Unfortunately we aren't yet handling it. The error is happening on some incoming CSV files, and we get an error like this:
[2019-11-21 22:28:41,406] {logging_mixin.py:95} INFO - [2019-11-21 22:28:41,406] {pod_launcher.py:104} INFO - google.api_core.exceptions.BadRequest: 400 GET https://bigquery.googleapis.com/bigquery/v2/projects/moz-fx-data-shared-prod/queries/41605445-a4c7-4d63-84e3-6bfca88bd4d0?maxResults=0&location=US: Error while reading table: tmp.leanplum_sessions_v1_20191120, error message: CSV table references column position 35, but line starting at position:49201408 contains only 12 columns.
However, looking over the documentation, I'm not seeing a specific way to create an external table using CSV and allow jagged rows, only when loading data from a CSV. We could use that path, but then we also need to drop those lat/lon columns.
Another option here could be to drop those rows explicitly.
Would it be an option to preprocess the csvs to pad every row with commas? Should be feasible since the csvs aren't that big
That could work, essentially allowing jagged rows ourselves. Give it a shot.

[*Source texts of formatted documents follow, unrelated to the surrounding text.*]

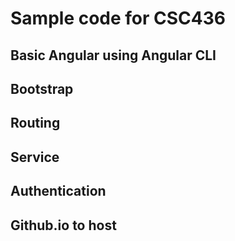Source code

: # Sample code for CSC436

## Basic Angular using Angular CLI
## Bootstrap
## Routing
## Service
## Authentication
## Github.io to host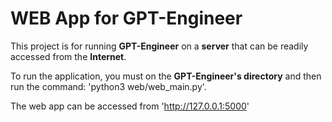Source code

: 
# WEB App for GPT-Engineer

This project is for running **GPT-Engineer** on a **server** that can be readily accessed from the **Internet**.

To run the application, you must on the **GPT-Engineer's directory** and then run the command: 'python3 web/web_main.py'.

The web app can be accessed from 'http://127.0.0.1:5000'
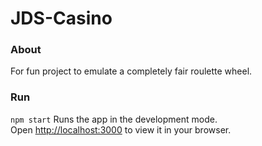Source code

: # JDS-Casino

### About
For fun project to emulate a completely fair roulette wheel.

### Run
`npm start`
Runs the app in the development mode.\
Open [http://localhost:3000](http://localhost:3000) to view it in your browser.
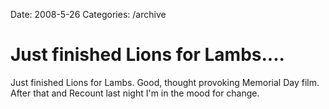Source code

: Date: 2008-5-26
Categories: /archive

# Just finished Lions for Lambs....

Just finished Lions for Lambs. Good, thought provoking Memorial Day film. After that and Recount last night I'm in the mood for change.
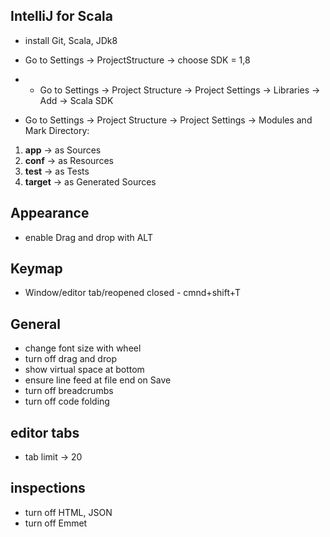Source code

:## IntelliJ for Scala
* install Git, Scala, JDk8

* Go to Settings -> ProjectStructure -> choose SDK = 1,8
* * Go to Settings -> Project Structure -> Project Settings -> Libraries -> Add -> Scala SDK
* Go to Settings -> Project Structure -> Project Settings -> Modules and Mark Directory:

1. **app** → as Sources
2. **conf** → as Resources
3. **test** → as Tests
5. **target** → as Generated Sources

## Appearance
* enable Drag and drop with ALT

## Keymap
* Window/editor tab/reopened closed - cmnd+shift+T

## General
* change font size with wheel
* turn off drag and drop
* show virtual space at bottom
* ensure line feed at file end on Save
* turn off breadcrumbs
* turn off code folding

## editor tabs
* tab limit -> 20

## inspections
* turn off HTML, JSON
* turn off Emmet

Actually if we do a load table instead of an insert query we can allow jagged rows https://cloud.google.com/bigquery/docs/loading-data-cloud-storage-csv#csv-options
That seems like the simplest approach
Or just adding external_config.options.allow_jagged_rows = True
might work
The key part for an external load is to drop lat/lon. If it works as-is with jagged rows, that would be ideal
After a long investigation, turns out the issue isn't actually jagged rows: the issue is corrupt input.
Jagged rows like this work fine (for some reason, I would expect to not work unless the config is set):
a,b,c
1,2
1
1,2,3
The rows that were breaking things have a deviceModel
value of 'Unknown łB -珠ΙάLY'
. There's a \n
in there and possibly some other encoded things my editor can't read. I confirmed that removing this line fixes things.
A quick test shows that adding the allow_quoted_newlines
option to the external config fixes it but I'll run a full test through airflow tomorrow.
That's great, thanks for the investigation Ben!
The Leanplum data doesn't always fill in every row with all columns of data. If we allow for jagged row this will make all subsequent columns
NULL
.